At least 23 people have died from flood waters that swept through West Virginia Thursday night, including two young children, state officials said.
Edward McMillion, 4, was swept away by flood waters Thursday night in Ravenswood, WCHS reported. His body was discovered Friday morning. In Wheeling, 8-year-old Emanuel Williams died after falling in a creek with rushing water Thursday afternoon, The Intelligencer reported.
At least 21 other people also have been confirmed dead in the floods, the state Division of Homeland Security and Emergency Management said in a statement Friday night. Officials scheduled a news conference Saturday to give "additional details regarding ongoing response and rescue efforts."
Some areas have seen up to nine inches of rain and Greenbrier River was expected to crest at 22 feet Friday.
An emergency responder in Botetourt County, Virginia, near the West Virginia border, was injured in a rescue operation, according to WSLS. He is in critical but stable condition.
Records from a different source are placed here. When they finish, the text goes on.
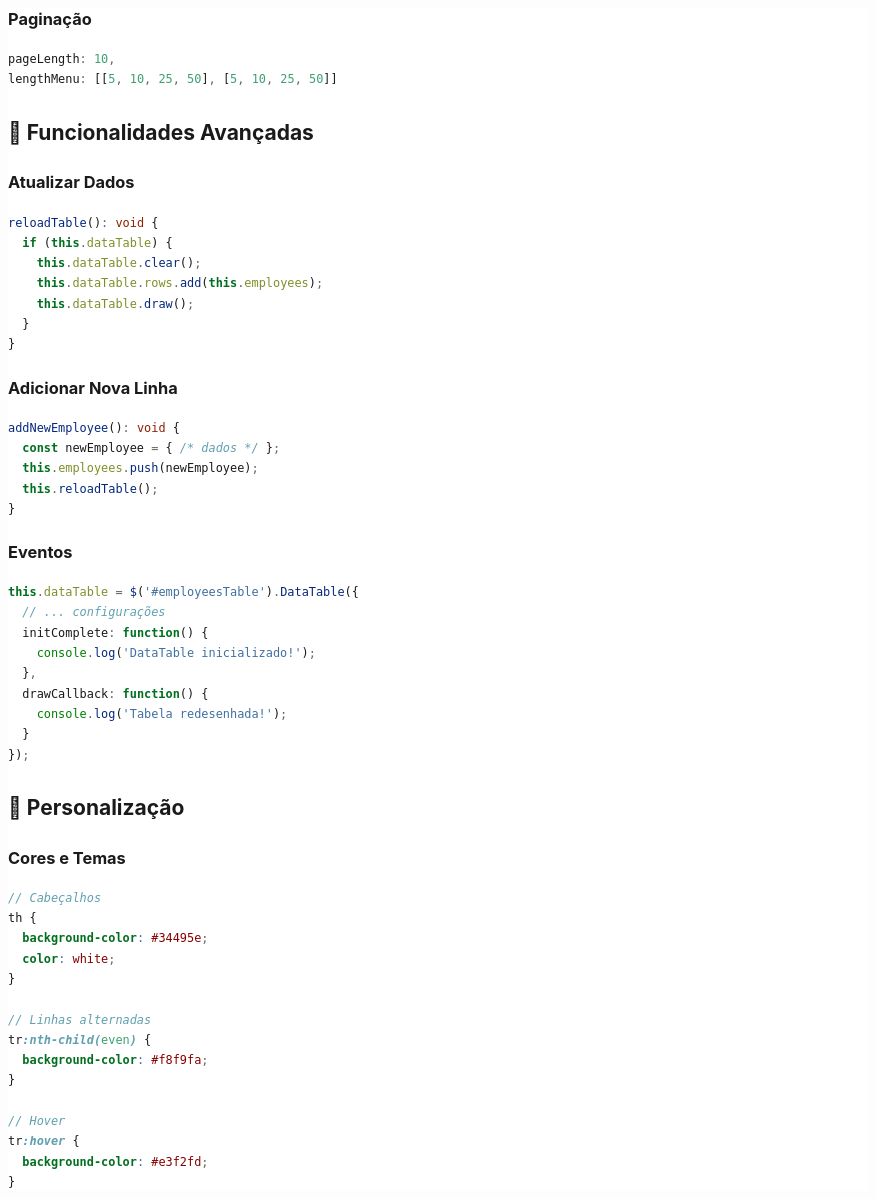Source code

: ### Paginação
```typescript
pageLength: 10,
lengthMenu: [[5, 10, 25, 50], [5, 10, 25, 50]]
```

## 🔧 Funcionalidades Avançadas

### Atualizar Dados
```typescript
reloadTable(): void {
  if (this.dataTable) {
    this.dataTable.clear();
    this.dataTable.rows.add(this.employees);
    this.dataTable.draw();
  }
}
```

### Adicionar Nova Linha
```typescript
addNewEmployee(): void {
  const newEmployee = { /* dados */ };
  this.employees.push(newEmployee);
  this.reloadTable();
}
```

### Eventos
```typescript
this.dataTable = $('#employeesTable').DataTable({
  // ... configurações
  initComplete: function() {
    console.log('DataTable inicializado!');
  },
  drawCallback: function() {
    console.log('Tabela redesenhada!');
  }
});
```

## 🎨 Personalização

### Cores e Temas
```scss
// Cabeçalhos
th {
  background-color: #34495e;
  color: white;
}

// Linhas alternadas
tr:nth-child(even) {
  background-color: #f8f9fa;
}

// Hover
tr:hover {
  background-color: #e3f2fd;
}
```
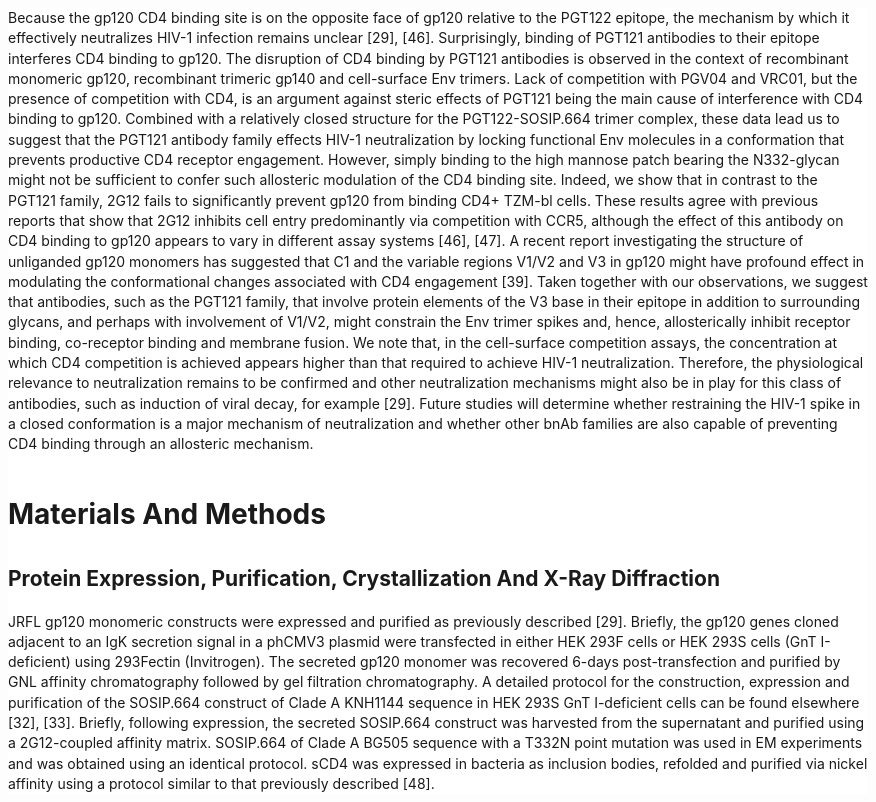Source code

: Because the gp120 CD4 binding site is on the opposite face of gp120 relative to the PGT122 epitope, the mechanism by which it effectively neutralizes HIV-1 infection remains unclear [29], [46]. Surprisingly, binding of PGT121 antibodies to their epitope interferes CD4 binding to gp120. The disruption of CD4 binding by PGT121 antibodies is observed in the context of recombinant monomeric gp120, recombinant trimeric gp140 and cell-surface Env trimers. Lack of competition with PGV04 and VRC01, but the presence of competition with CD4, is an argument against steric effects of PGT121 being the main cause of interference with CD4 binding to gp120. Combined with a relatively closed structure for the PGT122-SOSIP.664 trimer complex, these data lead us to suggest that the PGT121 antibody family effects HIV-1 neutralization by locking functional Env molecules in a conformation that prevents productive CD4 receptor engagement. However, simply binding to the high mannose patch bearing the N332-glycan might not be sufficient to confer such allosteric modulation of the CD4 binding site. Indeed, we show that in contrast to the PGT121 family, 2G12 fails to significantly prevent gp120 from binding CD4+ TZM-bl cells. These results agree with previous reports that show that 2G12 inhibits cell entry predominantly via competition with CCR5, although the effect of this antibody on CD4 binding to gp120 appears to vary in different assay systems [46], [47]. A recent report investigating the structure of unliganded gp120 monomers has suggested that C1 and the variable regions V1/V2 and V3 in gp120 might have profound effect in modulating the conformational changes associated with CD4 engagement [39]. Taken together with our observations, we suggest that antibodies, such as the PGT121 family, that involve protein elements of the V3 base in their epitope in addition to surrounding glycans, and perhaps with involvement of V1/V2, might constrain the Env trimer spikes and, hence, allosterically inhibit receptor binding, co-receptor binding and membrane fusion. We note that, in the cell-surface competition assays, the concentration at which CD4 competition is achieved appears higher than that required to achieve HIV-1 neutralization. Therefore, the physiological relevance to neutralization remains to be confirmed and other neutralization mechanisms might also be in play for this class of antibodies, such as induction of viral decay, for example [29]. Future studies will determine whether restraining the HIV-1 spike in a closed conformation is a major mechanism of neutralization and whether other bnAb families are also capable of preventing CD4 binding through an allosteric mechanism.

# Materials And Methods

## Protein Expression, Purification, Crystallization And X-Ray Diffraction

JRFL gp120 monomeric constructs were expressed and purified as previously described [29]. Briefly, the gp120 genes cloned adjacent to an IgK secretion signal in a phCMV3 plasmid were transfected in either HEK 293F cells or HEK 293S cells (GnT I-deficient) using 293Fectin (Invitrogen). The secreted gp120 monomer was recovered 6-days post-transfection and purified by GNL affinity chromatography followed by gel filtration chromatography. A detailed protocol for the construction, expression and purification of the SOSIP.664 construct of Clade A KNH1144 sequence in HEK 293S GnT I-deficient cells can be found elsewhere [32], [33]. Briefly, following expression, the secreted SOSIP.664 construct was harvested from the supernatant and purified using a 2G12-coupled affinity matrix. SOSIP.664 of Clade A BG505 sequence with a T332N point mutation was used in EM experiments and was obtained using an identical protocol. sCD4 was expressed in bacteria as inclusion bodies, refolded and purified via nickel affinity using a protocol similar to that previously described [48].
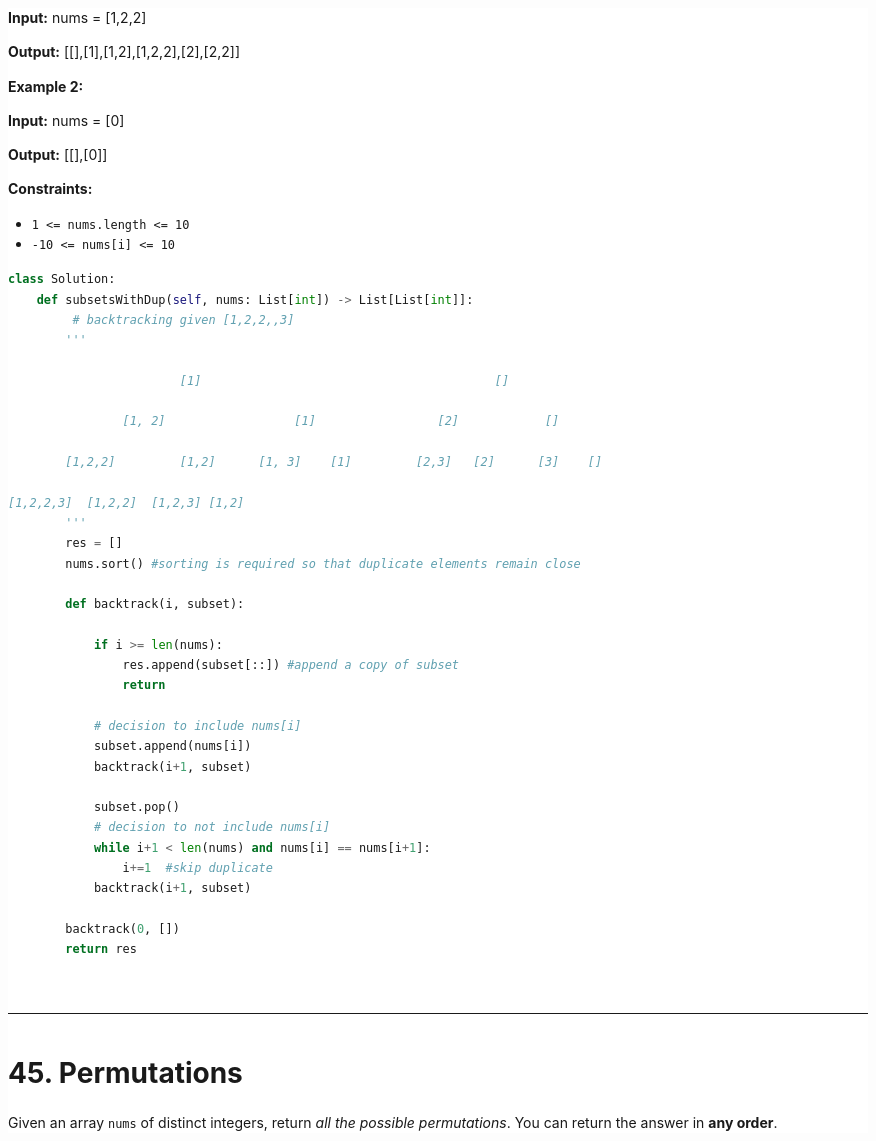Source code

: **Input:** nums = [1,2,2]

**Output:** [[],[1],[1,2],[1,2,2],[2],[2,2]]

**Example 2:**

**Input:** nums = [0]

**Output:** [[],[0]]

**Constraints:**

-   `1 <= nums.length <= 10`
-   `-10 <= nums[i] <= 10`

```python
class Solution:
    def subsetsWithDup(self, nums: List[int]) -> List[List[int]]:
         # backtracking given [1,2,2,,3]
        '''
            
                        [1]                                         []
                    
                [1, 2]                  [1]                 [2]            []
                
        [1,2,2]         [1,2]      [1, 3]    [1]         [2,3]   [2]      [3]    []   
        
[1,2,2,3]  [1,2,2]  [1,2,3] [1,2]                                         
        '''
        res = []
        nums.sort() #sorting is required so that duplicate elements remain close
        
        def backtrack(i, subset):
            
            if i >= len(nums):
                res.append(subset[::]) #append a copy of subset
                return
            
            # decision to include nums[i]
            subset.append(nums[i])
            backtrack(i+1, subset)
            
            subset.pop()
            # decision to not include nums[i]
            while i+1 < len(nums) and nums[i] == nums[i+1]:
                i+=1  #skip duplicate
            backtrack(i+1, subset)
            
        backtrack(0, [])
        return res
            
                

```
----
# 45. Permutations
Given an array  `nums`  of distinct integers, return  _all the possible permutations_. You can return the answer in  **any order**.
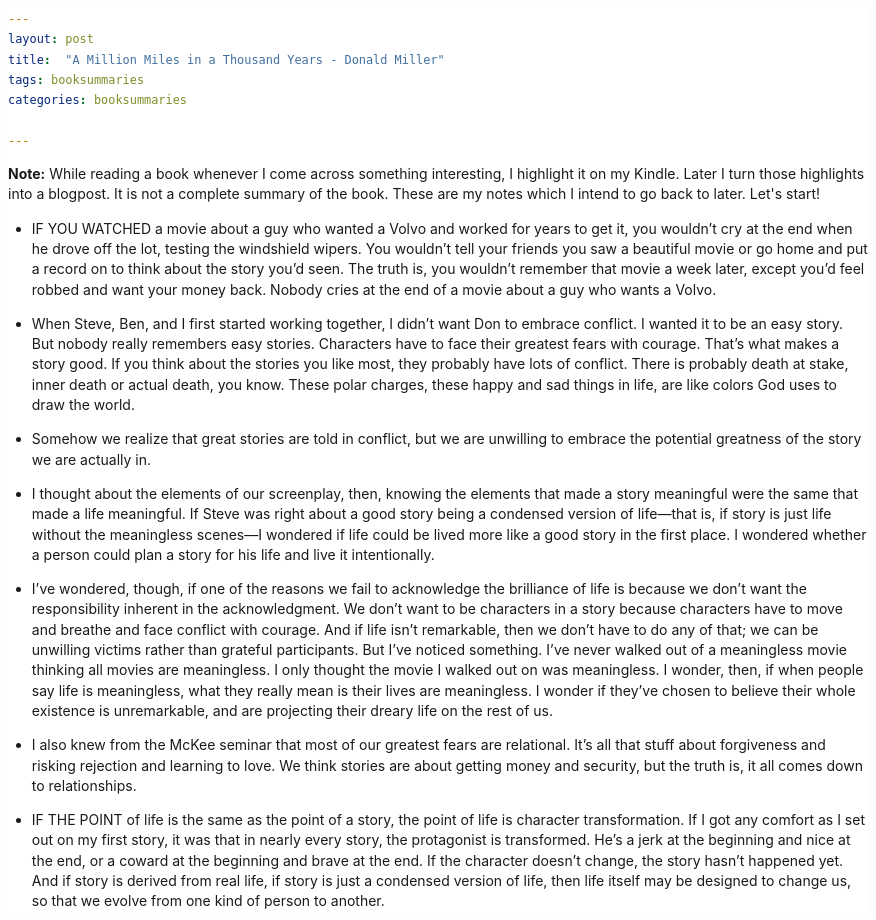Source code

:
 ```yaml
---
layout: post
title:  "A Million Miles in a Thousand Years - Donald Miller"
tags: booksummaries
categories: booksummaries

---
```


**Note:** While reading a book whenever I come across something interesting, I highlight it on my Kindle. Later I turn those highlights into a blogpost. It is not a complete summary of the book. These are my notes which I intend to go back to later. Let's start!

- IF YOU WATCHED a movie about a guy who wanted a Volvo and worked for years to get it, you wouldn’t cry at the end when he drove off the lot, testing the windshield wipers. You wouldn’t tell your friends you saw a beautiful movie or go home and put a record on to think about the story you’d seen. The truth is, you wouldn’t remember that movie a week later, except you’d feel robbed and want your money back. Nobody cries at the end of a movie about a guy who wants a Volvo.

- When Steve, Ben, and I first started working together, I didn’t want Don to embrace conflict. I wanted it to be an easy story. But nobody really remembers easy stories. Characters have to face their greatest fears with courage. That’s what makes a story good. If you think about the stories you like most, they probably have lots of conflict. There is probably death at stake, inner death or actual death, you know. These polar charges, these happy and sad things in life, are like colors God uses to draw the world.

- Somehow we realize that great stories are told in conflict, but we are unwilling to embrace the potential greatness of the story we are actually in.

- I thought about the elements of our screenplay, then, knowing the elements that made a story meaningful were the same that made a life meaningful. If Steve was right about a good story being a condensed version of life—that is, if story is just life without the meaningless scenes—I wondered if life could be lived more like a good story in the first place. I wondered whether a person could plan a story for his life and live it intentionally.

- I’ve wondered, though, if one of the reasons we fail to acknowledge the brilliance of life is because we don’t want the responsibility inherent in the acknowledgment. We don’t want to be characters in a story because characters have to move and breathe and face conflict with courage. And if life isn’t remarkable, then we don’t have to do any of that; we can be unwilling victims rather than grateful participants. But I’ve noticed something. I’ve never walked out of a meaningless movie thinking all movies are meaningless. I only thought the movie I walked out on was meaningless. I wonder, then, if when people say life is meaningless, what they really mean is their lives are meaningless. I wonder if they’ve chosen to believe their whole existence is unremarkable, and are projecting their dreary life on the rest of us.

- I also knew from the McKee seminar that most of our greatest fears are relational. It’s all that stuff about forgiveness and risking rejection and learning to love. We think stories are about getting money and security, but the truth is, it all comes down to relationships.

- IF THE POINT of life is the same as the point of a story, the point of life is character transformation. If I got any comfort as I set out on my first story, it was that in nearly every story, the protagonist is transformed. He’s a jerk at the beginning and nice at the end, or a coward at the beginning and brave at the end. If the character doesn’t change, the story hasn’t happened yet. And if story is derived from real life, if story is just a condensed version of life, then life itself may be designed to change us, so that we evolve from one kind of person to another.
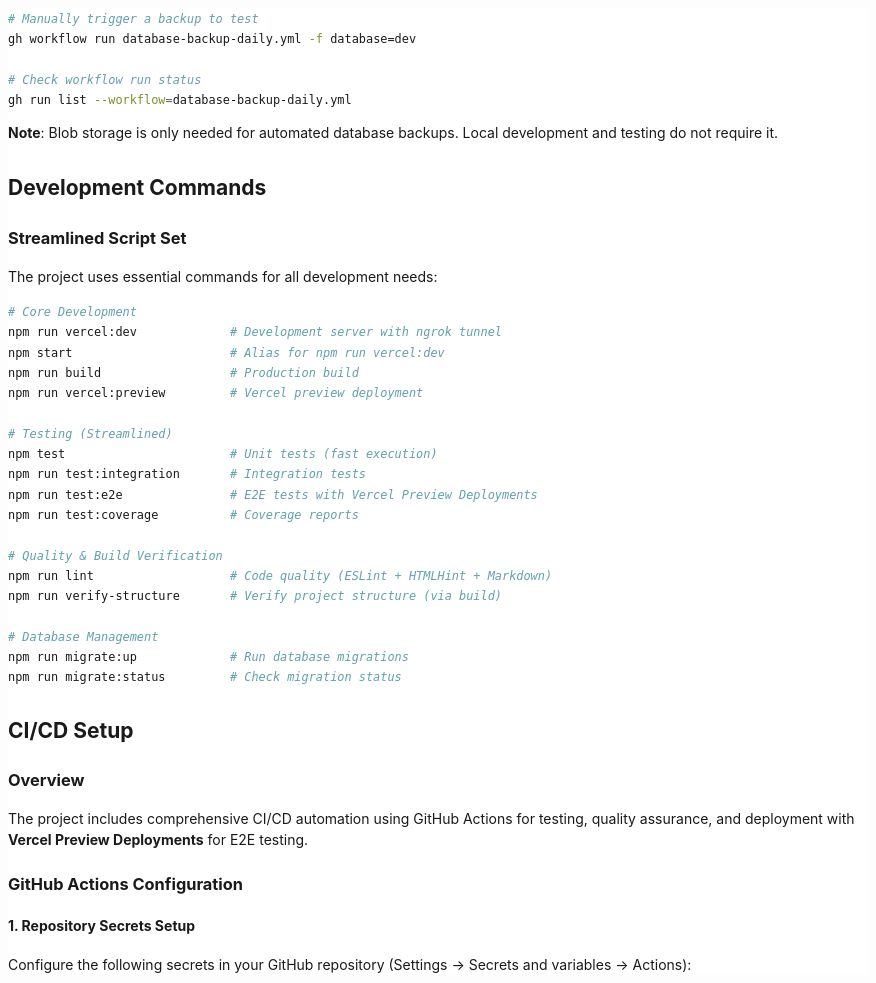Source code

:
 ```bash
# Manually trigger a backup to test
gh workflow run database-backup-daily.yml -f database=dev

# Check workflow run status
gh run list --workflow=database-backup-daily.yml
```

**Note**: Blob storage is only needed for automated database backups. Local development and testing do not require it.

## Development Commands

### Streamlined Script Set

The project uses essential commands for all development needs:

```bash
# Core Development
npm run vercel:dev             # Development server with ngrok tunnel
npm start                      # Alias for npm run vercel:dev
npm run build                  # Production build
npm run vercel:preview         # Vercel preview deployment

# Testing (Streamlined)
npm test                       # Unit tests (fast execution)
npm run test:integration       # Integration tests
npm run test:e2e               # E2E tests with Vercel Preview Deployments
npm run test:coverage          # Coverage reports

# Quality & Build Verification
npm run lint                   # Code quality (ESLint + HTMLHint + Markdown)
npm run verify-structure       # Verify project structure (via build)

# Database Management
npm run migrate:up             # Run database migrations
npm run migrate:status         # Check migration status
```

## CI/CD Setup

### Overview

The project includes comprehensive CI/CD automation using GitHub Actions for testing, quality assurance, and deployment with **Vercel Preview Deployments** for E2E testing.

### GitHub Actions Configuration

#### 1. Repository Secrets Setup

Configure the following secrets in your GitHub repository (Settings → Secrets and variables → Actions):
Two other emergency responders were taken to the hospital with minor injuries.
The rain died down Friday morning, but not before leaving a path of destruction in its wake and hundreds of thousands of people without power.
Dozens of people have been rescued, and Gov. Earl Ray Tomblin (D) has declared a state of emergency in 44 counties, according to ABC News.
Some areas are "probably looking at flooding that's going to be the worst in 100 years," Tomblin's spokesman, Chris Stadelman, told the station.
The Old White TPC, a golf course expected to host a PGA Tour stop on July 7, is completely submerged.
Donations for flood relief in the area can be made to United Way of Greenbrier Valley.
CORRECTION: An earlier version of this post misstated the names of The Old White TPC golf course (as "Greenbrier Valley") and WSLS. Language has also been updated to clarify that Botetourt County is in Virginia, rather than West Virginia.